Skip to content

code402/datasette-lambda

Repository files navigation

datasette-lambda

Run Datasette on AWS as a serverless application:

Sufficiently small databases (unzipped size up to ~250 MB, zipped size up to ~50 MB) will be inlined in the Lambda deployment package. Others will be published to S3 and fetched on Lambda startup.

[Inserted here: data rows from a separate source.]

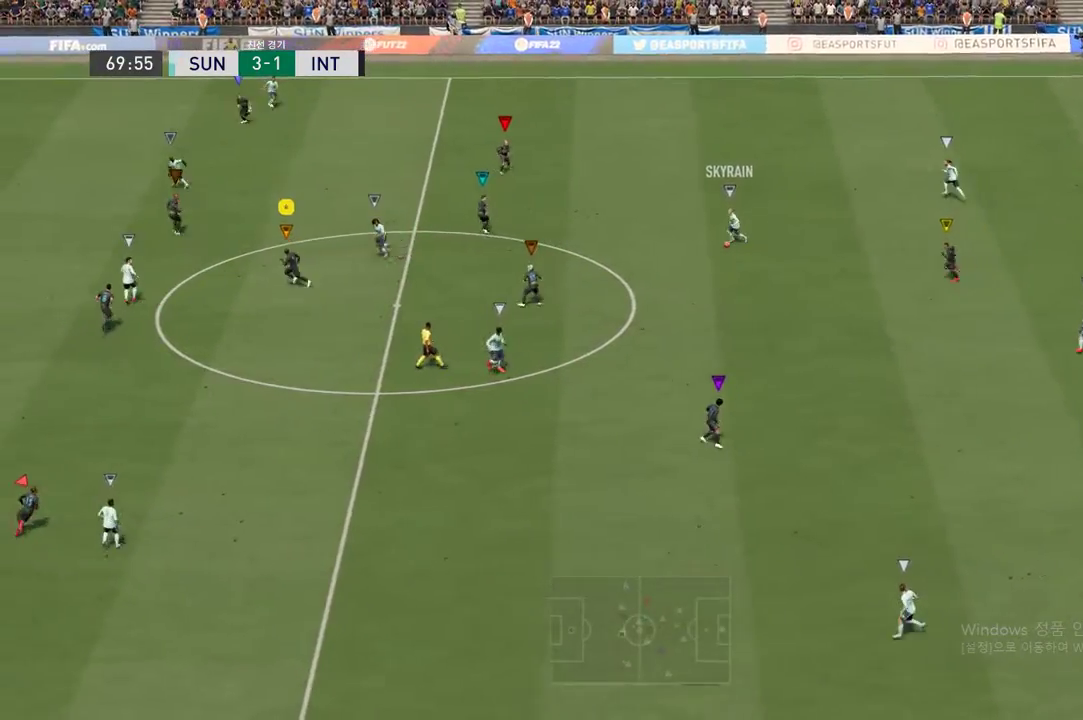
{"buttons": [], "left_stick": "left", "events": []}
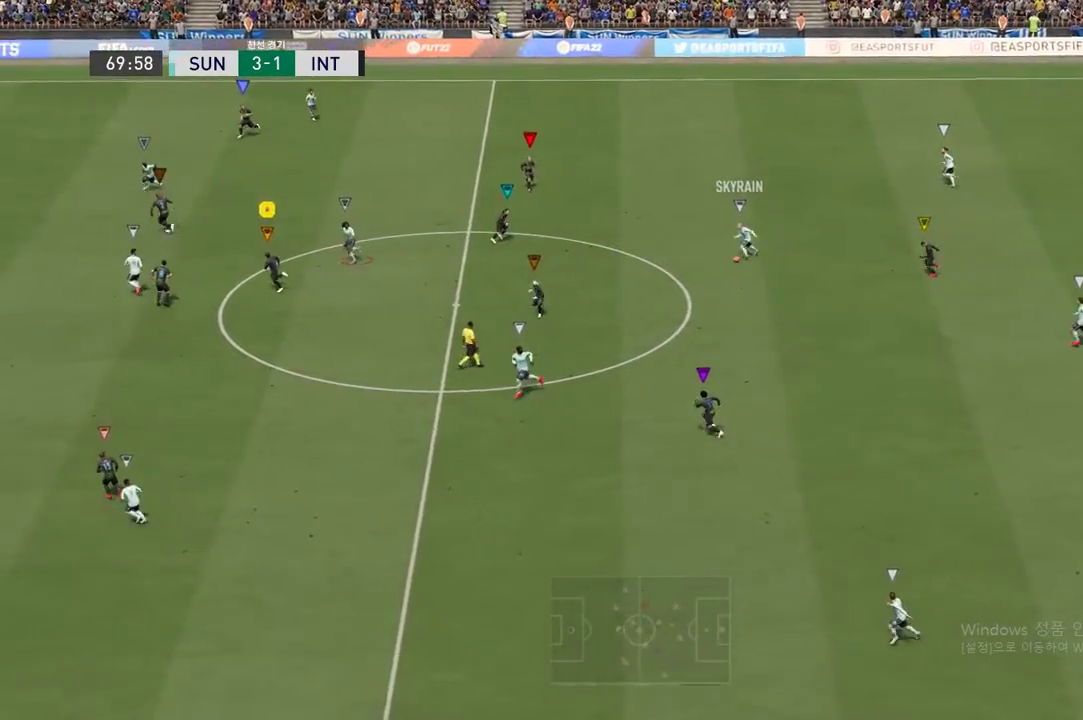
{"buttons": [], "left_stick": "up-right", "events": [[133, "left_stick", "center"], [367, "left_stick", "up-right"]]}
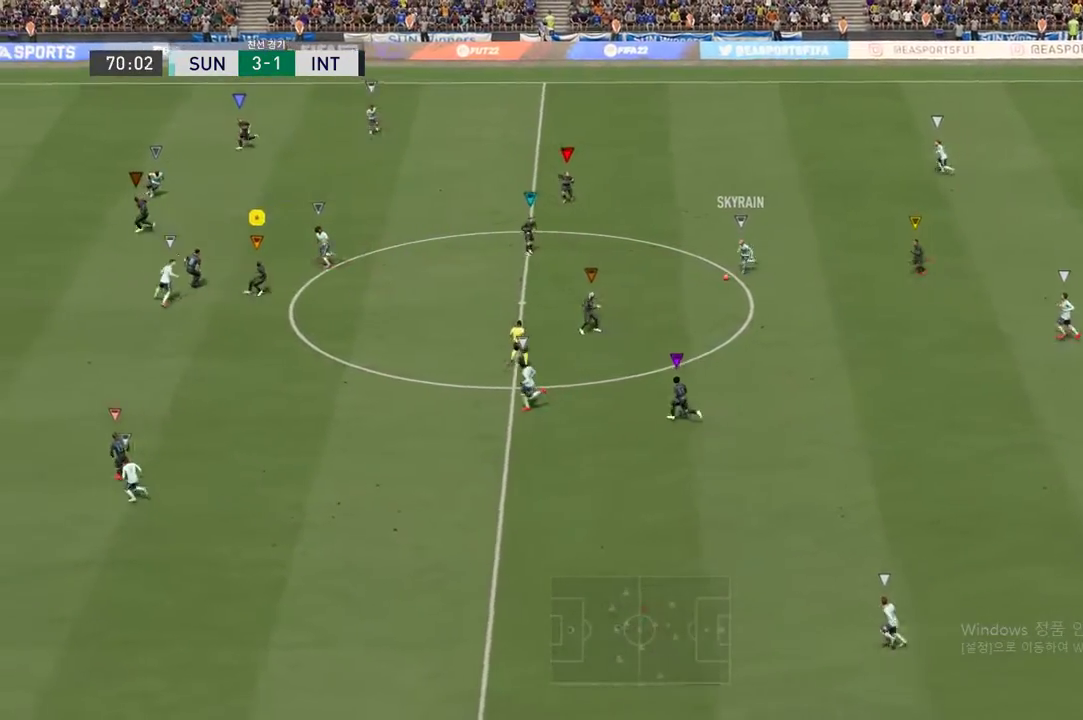
{"buttons": [], "left_stick": "down-left", "events": [[50, "left_stick", "up-left"], [483, "left_stick", "down-left"]]}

You can see a demo using Datasette's fixtures db here: https://datasette-demo.code402.com/

Getting started

Creating

Clone the repo and run ./update-stack <stack-name> [flags] <sqlite.db> [<sqlite.db> ...], e.g.:

git clone https://github.com/code402/datasette-lambda.git
cd datasette-lambda
./update-stack northwinds northwinds.db`

Some Datasette flags are supported:

  • --config key:value, to set config options
  • --cors, to enable Access-Control-Allow-Origin: * headers on responses
  • --metadata <metadata.json>, to provide metadata

And some non-Datasette flags are supported:

  • --domain example.com or --domain subdomain.example.com, if example.com is a hosted zone in Route 53
    • register a CNAME record that points to the CloudFront distribution
    • register an SSL certificate for the domain (you'll have to ack a confirmation email from Amazon)
    • associate that certificate to the CloudFront distribution
  • --prefix some/path, to mount the Datasette app at a path other than the root

A CloudFormation stack will be created (or updated) with an S3 bucket.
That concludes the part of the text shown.